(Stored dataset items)
---*---
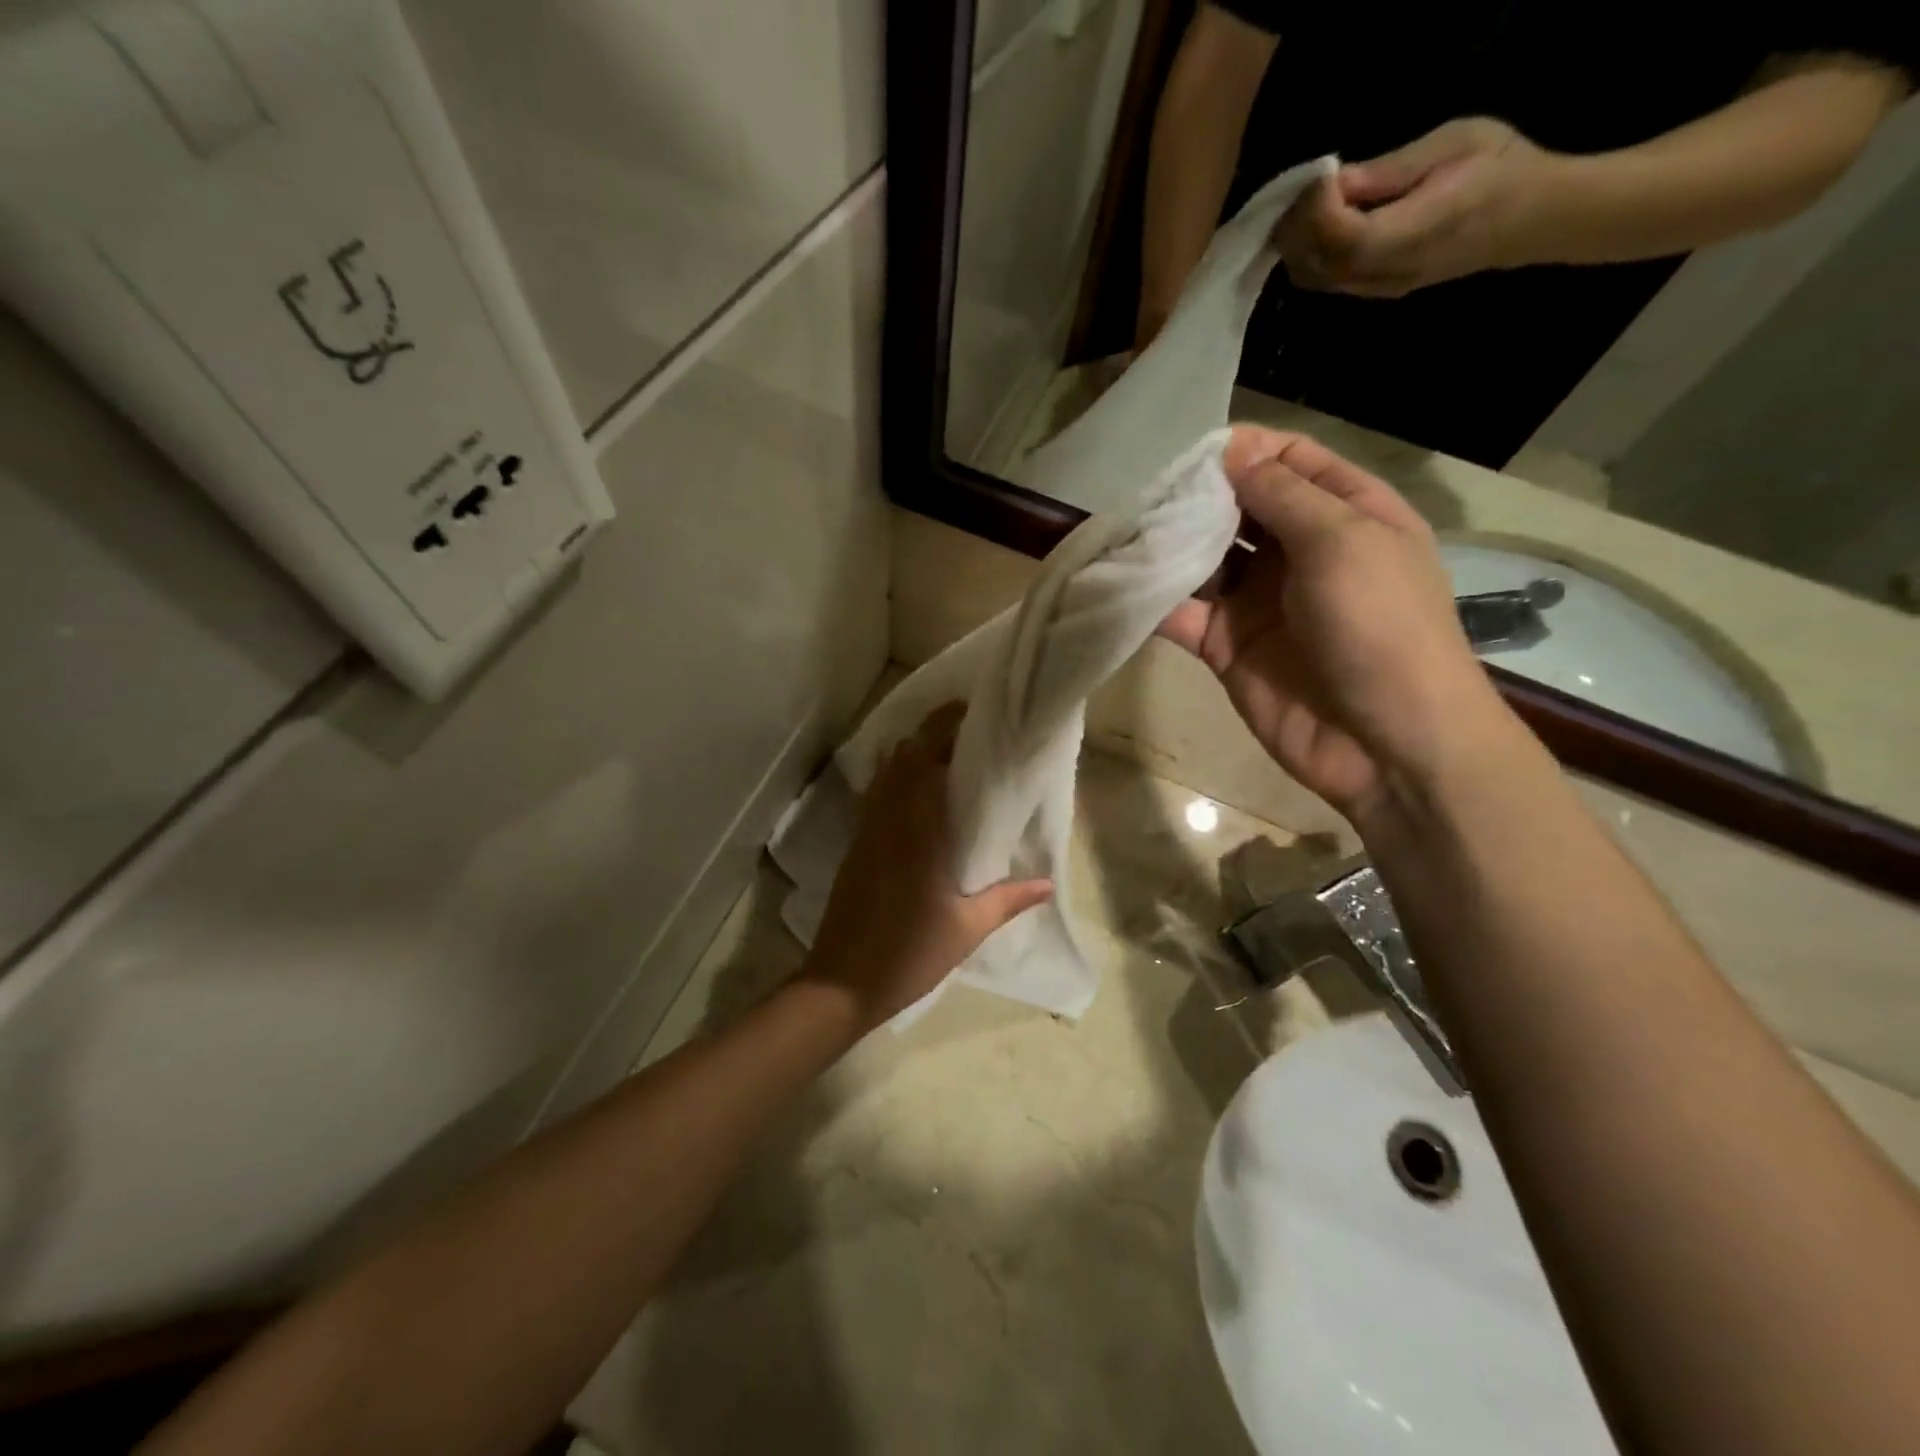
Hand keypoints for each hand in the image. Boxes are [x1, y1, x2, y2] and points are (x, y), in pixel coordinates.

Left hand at [804, 704, 1052, 1030]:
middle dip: (931, 735)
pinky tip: (919, 799)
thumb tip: (1048, 882)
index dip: (944, 728)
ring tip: (948, 762)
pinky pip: (876, 795)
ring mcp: (866, 830)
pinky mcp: (856, 846)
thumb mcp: (967, 928)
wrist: (841, 983)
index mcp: (916, 830)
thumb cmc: (908, 954)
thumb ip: (1008, 900)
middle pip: (901, 755)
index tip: (974, 717)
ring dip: (911, 756)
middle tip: (969, 740)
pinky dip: (896, 781)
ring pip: (884, 773)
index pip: (923, 757)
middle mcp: (887, 819)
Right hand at [1161, 427, 1510, 820]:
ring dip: (1170, 545)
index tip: (1196, 454)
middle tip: (1150, 493)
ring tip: (1127, 529)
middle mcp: (1300, 552)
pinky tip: (1124, 583)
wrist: (1384, 743)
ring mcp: (1260, 601)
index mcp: (1346, 515)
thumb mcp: (1343, 542)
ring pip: (1205, 559)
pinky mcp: (1227, 647)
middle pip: (1239, 507)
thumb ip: (1282, 496)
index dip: (1247, 451)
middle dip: (1198, 496)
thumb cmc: (1380, 626)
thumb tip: (1232, 453)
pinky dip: (1155, 600)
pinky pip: (1185, 614)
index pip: (1292, 461)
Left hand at [1276, 118, 1566, 297]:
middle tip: (1298, 189)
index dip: (1321, 211)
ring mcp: (1379, 287)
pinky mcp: (1372, 289)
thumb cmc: (1500, 167)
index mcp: (1422, 230)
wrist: (1528, 218)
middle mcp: (1392, 270)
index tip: (1319, 175)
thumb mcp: (1457, 142)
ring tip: (1301, 204)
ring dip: (1297, 244)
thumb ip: (1392, 169)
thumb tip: (1338, 181)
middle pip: (1322, 265)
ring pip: (1316, 278)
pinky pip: (1324, 280)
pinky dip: (1307, 254)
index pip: (1350, 239)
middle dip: (1298, 228)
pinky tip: (1312, 224)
---*---
Could you write out every record exactly, leaving the pictures out?

EXERCISE RESULT.
Hand keypoints for each hand in the image. Boxes are [x1, y1, x2, y2] and points are (x, y), in pixel coordinates.

Left hand at [804, 704, 1052, 1030]:
middle dip: (931, 735)
pinky tip: (919, 799)
thumb tip: (1048, 882)
index dip: (944, 728)
ring tip: (948, 762)
pinky pip: (876, 795)
ring mcp: (866, 830)
pinky mcp: (856, 846)
thumb mcp: (967, 928)
wrist: (841, 983)
index mcp: (916, 830)
thumb cmc: (908, 954)
thumb ip: (1008, 900)
middle pip: (901, 755)
index tip: (974, 717)
ring dip: (911, 756)
middle tip: (969, 740)
pinky dip: (896, 781)
ring pip: (884, 773)
index pip: (923, 757)
middle mcp: (887, 819)
Right hand at [1161, 427, 1510, 820]:
ring dip: (1170, 545)
index tip: (1196, 454)
middle tip: (1150, 493)
ring tip: (1127, 529)
middle mcp: (1300, 552)
pinky tip: (1124, 583)
wrist: (1384, 743)
ring mcp: (1260, 601)
index mcp: (1346, 515)
thumb mcp: (1343, 542)
ring pip: (1205, 559)
pinky mcp: (1227, 647)
middle pip: (1239, 507)
thumb ip: (1282, 496)
index dip: (1247, 451)
middle dip: (1198, 496)
thumb cmc: (1380, 626)
thumb tip: (1232, 453)
pinky dip: (1155, 600)
pinky pip: (1185, 614)
index pip: (1292, 461)
Left hand at [1276, 118, 1566, 297]:
middle tip: (1298, 189)
index dip: (1321, 211)
ring mcp: (1379, 287)
pinky mcp: (1372, 289)
thumb cmc: (1500, 167)
index mcp: (1422, 230)
wrist: (1528, 218)
middle mcp: (1392, 270)
index tip: (1319, 175)
thumb mcp: (1457, 142)
ring tip: (1301, 204)
ring dip: (1297, 244)
thumb ip: (1392, 169)
thumb tip: (1338, 181)
middle pip: (1322, 265)
ring pip: (1316, 278)
pinky pip: (1324, 280)
pinky dip: (1307, 254)
index pip: (1350, 239)
middle dip: (1298, 228)
pinky tip: (1312, 224)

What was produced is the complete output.